Je me retourne et l'Empâleur devant nous fonce sans le savoir sur Martin. Ce dernier s'écarte mais la bête lui griffe la cuisse. Martin étouffe un cri et l'Empâleur continue sa route sans même s'en apercevoir. Masana se précipite vers son petit-ami pour le relever. Je fais de même et regarde un moment le groupe des créatures s'exciter sur le tas de ferraille en le frappant avec leurs défenses. Tellement le bruit est assourdissant, nous n'entendons pas Hemming hurler aux autres de courir. Nous le voyons seulement s'éloigner. Et nous l'imitons tous.

Martin nous dit que ça va et recommence à courir du mieux qu'il peut. Je ne renonce pas et lui agrippe encore plus le bras pour le faire accélérer. Bientôt, nous sommes tous au bord du cratère lorsque les fracas de métaux cessent. Nous avons une longueur d'avance mais continuons de courir.

Seulement, Martin pousse un cri et les Empâleurs se retournent vers nous.

_ Ils nous ont repérés !, crie Jera.

_ Faut les distraire !

Kasey sort son arme et tire vers des carcasses de vaisseaux. Le bruit est encore plus assourdissant qu'avant et certains des Empâleurs se laissent distraire. Jera tire aussi mais je ne peux pas voir le résultat de sa tentative.

Nous revenons enfin sur la plaine et courrons plus vite que la seconde précédente. Martin est au ralenti avec Masana et horriblement à découvert.

_ Passe-moi une arme !

Kasey me lance son deuxième flingue et je m'arrête pour passer derrière le couple.

_ Courrez !

Je vise le premier Empâleur que je vois et le touche d'une seule balle pour l'achever. Je dois être précise, je n'ai pas beaucoup de balle et les autres devraient déjà rappliquer vu le boucan que nous faisons.

Jera en touche deux et j'en atteins un autre juste au-dessus d'une de ses défenses.

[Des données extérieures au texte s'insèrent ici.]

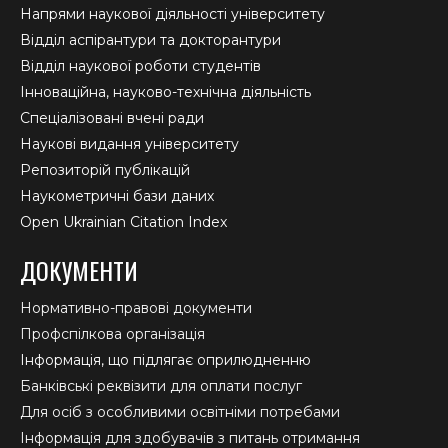
Напрями наукової діяльності університету
Відділ аспірантури та докторантури
Відділ наукової роботи студентів
Інноваційна, науково-технічна діяльність
Спеціалізовані вчені ради
Наукові видання університету
Репозиторій публікацій
Наукометричні бази даних
Open Ukrainian Citation Index
ДОКУМЕНТИ
Нормативно-правові документи
Профспілкова організація
Інформація, що підлягає оприлюдненню
Банківські реквізити для оплати послуг
Для осіб з особливими освітніми потребами
Інформація для здобувачів з питань отримання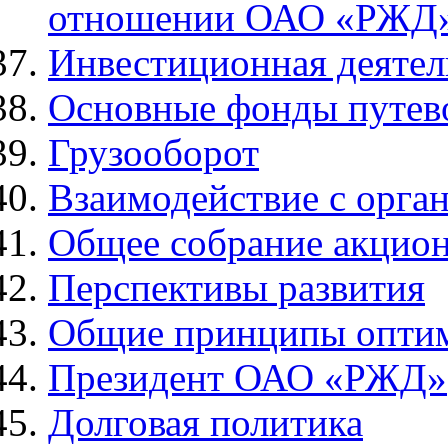
отношении ОАО «РЖД
Инвестиционная деятел
Основные фонды путев
Грузооборот
Взаимодействие с орган
Общее собрание акцио
Перспективы развития
Общие принципы оптим
Президент ОАО «РЖД»
Долговая политика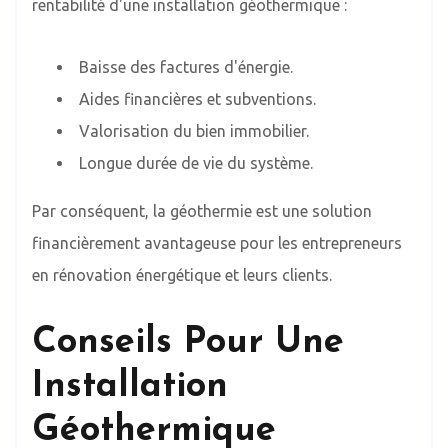
rentabilité d'une installation géothermique :
Baisse des factures d'énergie.
Aides financières et subventions.
Valorisation du bien immobilier.
Longue durée de vie du système.
Par conséquent, la géothermie est une solution
financièrement avantageuse pour les entrepreneurs
en rénovation énergétique et leurs clients.
Conseils Pour Une
Installation
Géothermique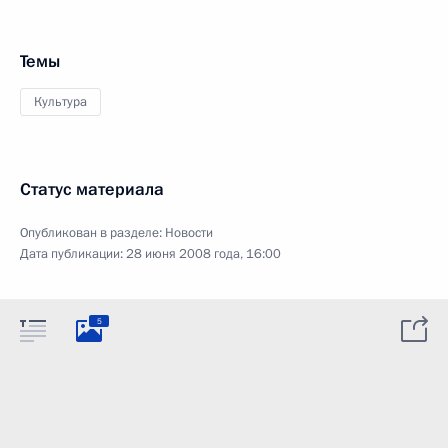
Темы
Культура
Статус материала
Опубликован в разделе:
Новости
Дата публикации:
28 июня 2008 года, 16:00
5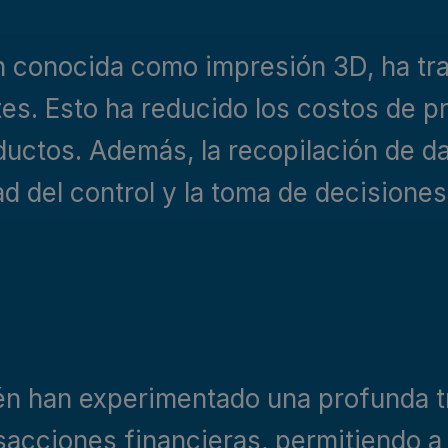
én conocida como impresión 3D, ha tr
s. Esto ha reducido los costos de p
uctos. Además, la recopilación de da
d del control y la toma de decisiones
ién han experimentado una profunda 
ansacciones financieras, permitiendo 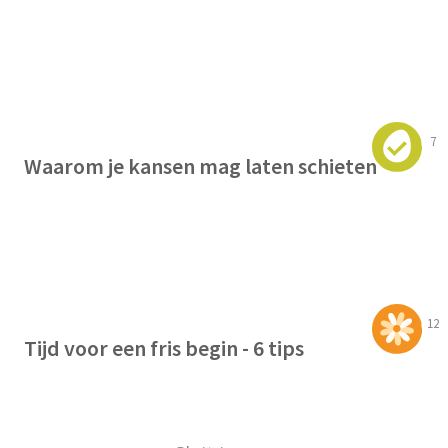
7
Waarom je kansen mag laten schieten
12
Tijd voor een fris begin - 6 tips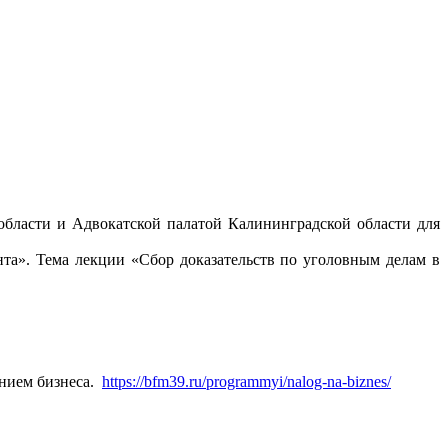
области и Адвокатской палатой Калининградской области для
нта». Тема лекции «Сбор доказательств по уголовным делам в
ением бизнеса.
https://bfm39.ru/programmyi/nalog-na-biznes/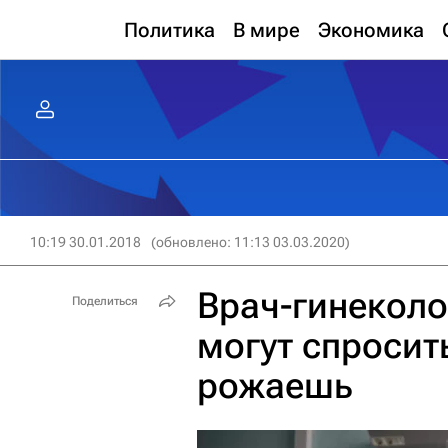
Политика
В мире
Экономика
10:19 30.01.2018
(обновлено: 11:13 03.03.2020)
Врач-гинеколог
Поделиться
могут спросит
рожаешь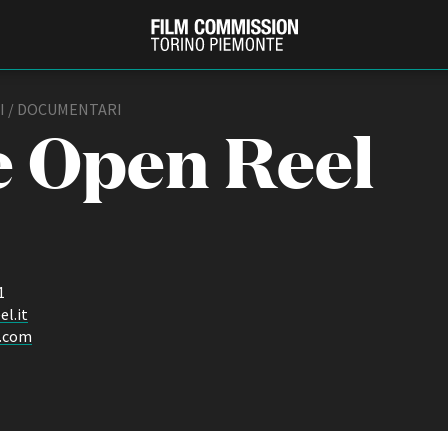
 / DOCUMENTARI
 Open Reel
1
l.it
PRODUCTION GUIDE
FESTIV
.com
Società di produzione
Internat
Strutture di servizio
Berlinale
Filmfests
Professionisti
Festival
Attrici-Attori
Biografil
Beginners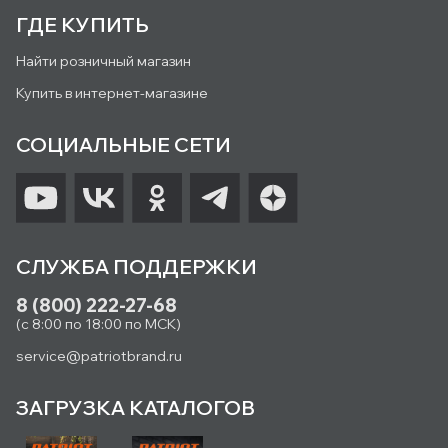
ГДЕ КУПИТЬ
Найти розничный магазин
Купить в интернет-магазине
СОЦИАЛЬНЫЕ СЕТИ
СЛУЖБА ПОДДЕРЖКИ
8 (800) 222-27-68
(с 8:00 по 18:00 по МСК)
service@patriotbrand.ru
ЗАГРУЗКА КАТАЛОГОВ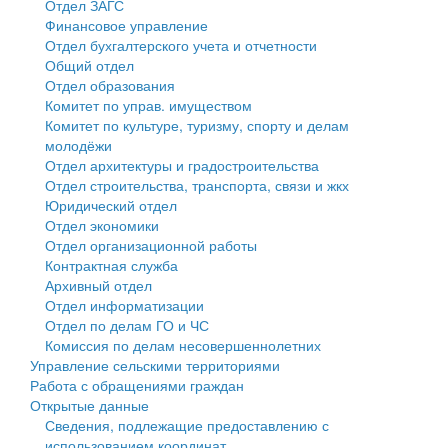
Отдел ЗАГС
Финансовое управление
Государственные услуги
Символика
муниципального округа Тверской области
Финансовое управление
Отдел бухгалтерского учета и отчетности
Общий отдел
Промышленность и АПК
Устав
Администрация Кашинского муниципального округа
Бюджет для граждан
Отдел образования
Комитет по управ. имуществом
Экономика и бизнес
Гостям округа
Тверской области
Имущество
Комитет по культуре, туризму, спорту и делам
молодёжи
...
Туризм
Управление сельскими территориями
Выявление правообладателей ранее учтенных
Отдел архитектуры и градостроительства
Отдел строительства, транспорта, связи и жкх
Культура
Открытые данные
объектов недвижимости
Юридический отдел
Отдел экономики
Образование
Работа с обращениями граждан
Имущественная поддержка субъектов малого и
Отдел организационной работы
Контрактная служба
Здравоохранение
Муниципальный контроль
среднего предпринимательства
Архивный отдел
Отдел информатизации
Социальная защита
Муниципальные услуги
Информационная поддержка субъектов малого и
Отдел по делам ГО и ЧС
Комиссия по делам несовершеннолетних
Фотоальбом
Проекты административных регламентов
среднего предпринимательства
Управление сельскими территориями
Работа с обращениями граждан
Антимонопольный комплаенс
Муниципальные программы
Открытые данные
Сведения, подлежащие предоставлению с
Противодействие коррупции
Контрольно-счетная палата
использованием координат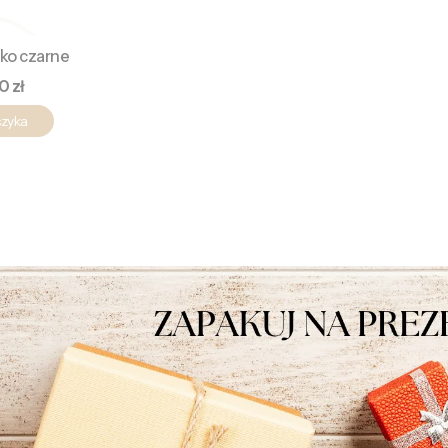
ko czarne
a
0 zł
szyka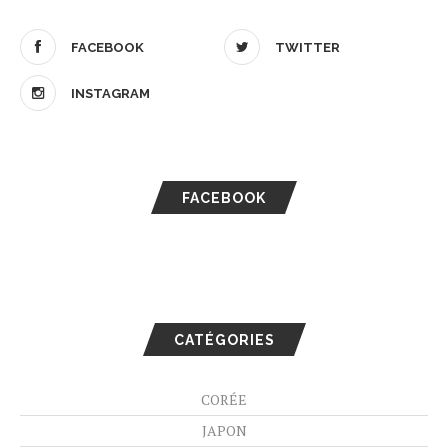
FACEBOOK
TWITTER
INSTAGRAM
FACEBOOK
CATÉGORIES
CORÉE
JAPON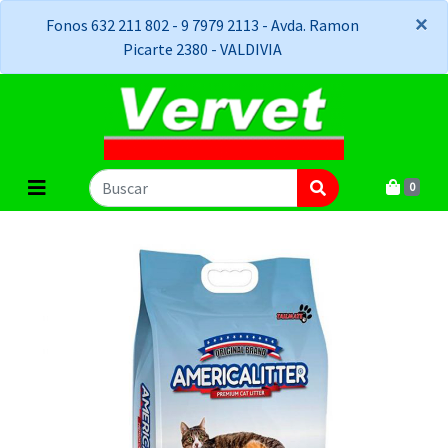
×
×
Fonos 632 211 802 - 9 7979 2113 - Avda. Ramon
Picarte 2380 - VALDIVIA
0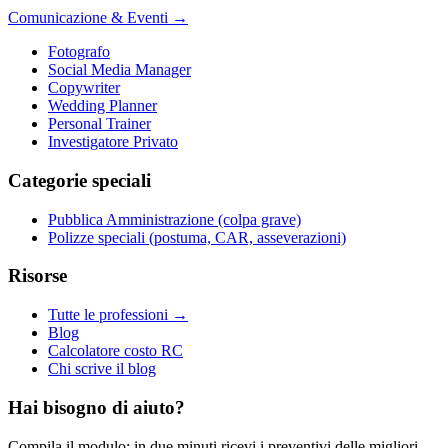
Comunicazione & Eventi
→
Fotografo
Social Media Manager
Copywriter
Wedding Planner
Personal Trainer
Investigatore Privato
Categorie speciali
Pubblica Amministrazione (colpa grave)
Polizze speciali (postuma, CAR, asseverazioni)
Risorse
Tutte le professioni →
Blog
Calcolatore costo RC
Chi scrive il blog
Hai bisogno di aiuto?
Compila il modulo: in due minuti ricevi i preventivi delle migliori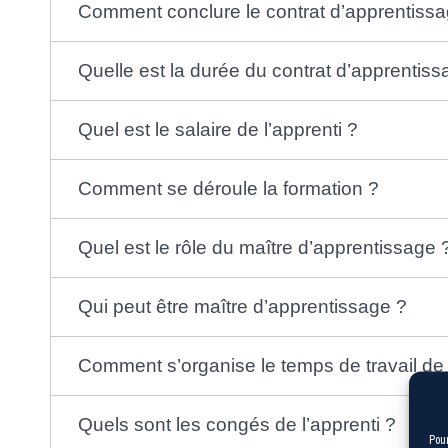
Comment conclure le contrat d’apprentiss
Quelle est la durée du contrat d’apprentis
Quel est le salaire de l’apprenti ?
Comment se déroule la formation ?
Quel est le rôle du maître d’apprentissage
Qui peut être maître d’apprentissage ?
Comment s’organise le temps de travail de 
Quels sont les congés de l’apprenti ?
Pour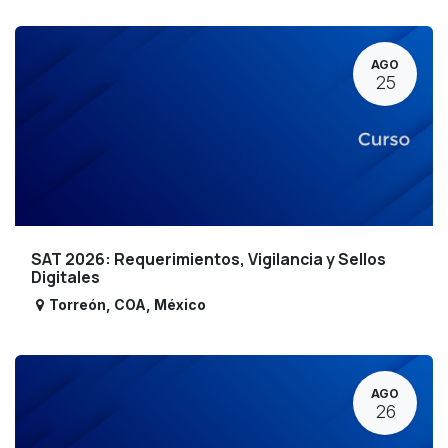
AGO
25
SAT 2026: Requerimientos, Vigilancia y Sellos
Digitales
Torreón
,
COA
,
México
AGO
26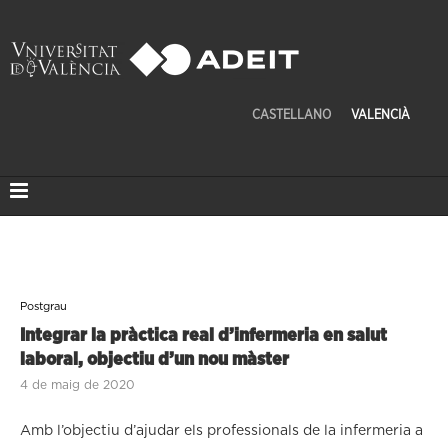
CASTELLANO
VALENCIÀ
Postgrau
Integrar la pràctica real d’infermeria en salut
laboral, objectiu d’un nou màster
4 de maig de 2020
Amb l’objectiu d’ajudar els professionals de la infermeria a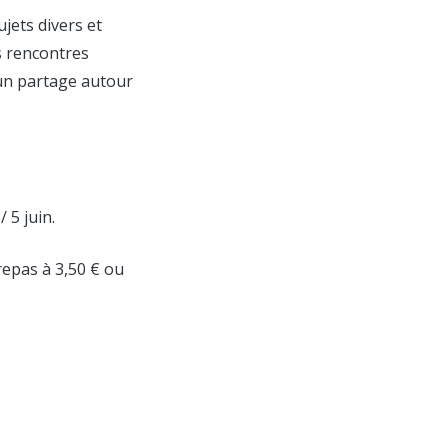
jets divers et
s rencontres
un partage autour
/ 5 juin.
repas à 3,50 € ou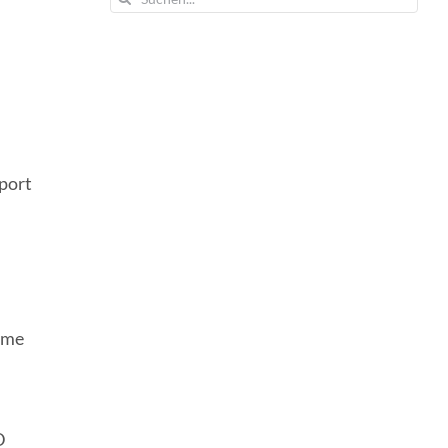
nach:
port
ome
D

Il s'écroule près de moi, me forçant à reculer.

Les autres sont toujours en train de s'acharner sur l'un des vaisseaux, d'après le bruit qui remonte des parois du cratère.

_ On bouge !, scande Jera à mon attention.

Je me retourne et cours vers Martin pour l'aider à avancer. Hemming relâche Furie et tape deux fois dans ses mains. Le chien fonce sur nous et laisse Martin monter sur son dos, avec Masana. Nous continuons de courir. Jera et moi, nous retournant souvent pour surveiller nos arrières.